Spartanburg band Fluffy to regroup tonight at Guitar Bar

By Baker Maultsby | Staff Writer

The trajectory of Fluffy went something like this:

In 1991, the band began playing gigs at Dawggone, the now-defunct but fondly remembered east-side music club. Audiences were slim. So slim that in the "Small Town Paper," the weekly satire guitarist Mike Johns wrote by hand and photocopied for publication at the bar, Fluffy was cited as the "Lowest Grossing Band at the Dawg," earning at the door such paltry sums as $9.47.

On the strength of rock and pop songs by Johns and co-leader Matthew Knights, the group began to draw attention locally.

Within months, Fluffy was playing to a near-packed Dawggone on a regular basis. The band soon released a cassette tape of original songs.

Then drummer Kevin Heuer quit, and the band fell apart.

Today, 12 years later, Fluffy will regroup.

The setting is different; with its old home base closed, the band will take the stage at the Guitar Bar on Pine Street. And the approach has changed somewhat, too. As Knights recalls, a primary reason for Heuer's departure was that he felt out of step with the other members' rowdier lifestyle.

What remains is the band's considerable well of musicianship and creativity.

Before and after Fluffy, Knights had a following for his emotionally charged, highly sophisticated songwriting and hard-driving guitar playing.

He had been the subject of record label interest for a time during the 1980s, though a contract never panned out.

Johns and Knights had been friends through those years.

Johns, who currently plays guitar with Spartanburg band the Edmonds, was the bass player with the , a band that achieved national acclaim. Though he wasn't the primary songwriter, it was one of his songs, "Stayin' Up in the City," that drew rave commentary from Billboard Magazine. And during time off with the Accelerators, Knights recalled, Johns sat in with his band and helped him finish songs.

"Mike really helped me with my songs before Fluffy," he said.

Fluffy blended Knights' edgier melodies and Johns' pop stylings, coming up with a sound that appealed to fans of the era's alternative rock without alienating those who had followed the two songwriters' earlier work.

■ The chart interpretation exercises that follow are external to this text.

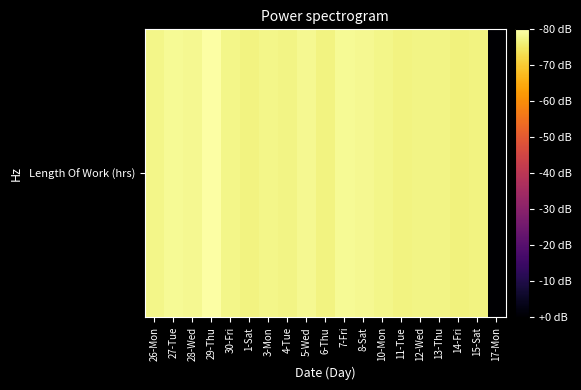

Which category has the lowest value across all series?

17-Mon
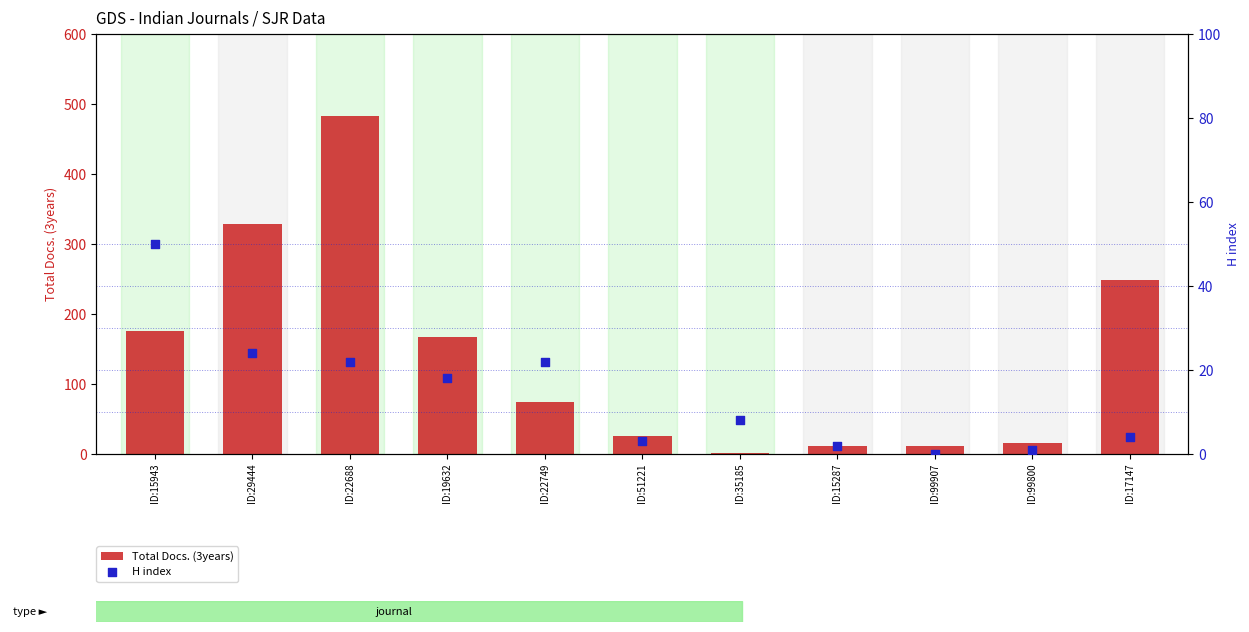

At which category is the sum across all series the highest?

ID:22688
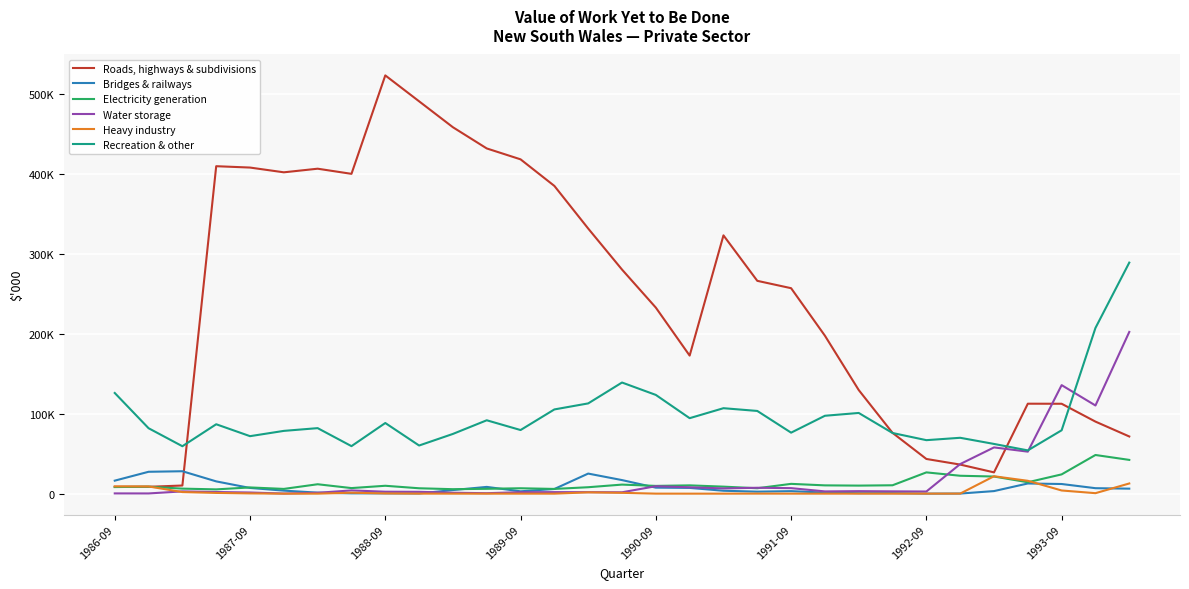

Does the chart display data point markers on the line(s)?

No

Songs like "The Underdogs," "Tonight" and "For You" were highlights of the band's live shows.

Knights seems disappointed that the band broke up just as it appeared ready for a breakthrough. And he expresses disappointment that his relationship with Johns became strained toward the end of the band's run.

"We were living together, and we probably got on each other's nerves. We have some space between us now," said Knights, who is now married and lives in Atlanta.

The idea of a reunion has been kicked around by Knights and fans of Fluffy for some time, Knights admits. At first, he said, Johns wasn't too intrigued.

"I just had to keep asking him and asking him."

The prodding was well worth it, Knights believes.

"It's great. It's great," he said. "It was such a good band, even though it only lasted a few months. It's good to see it's still there."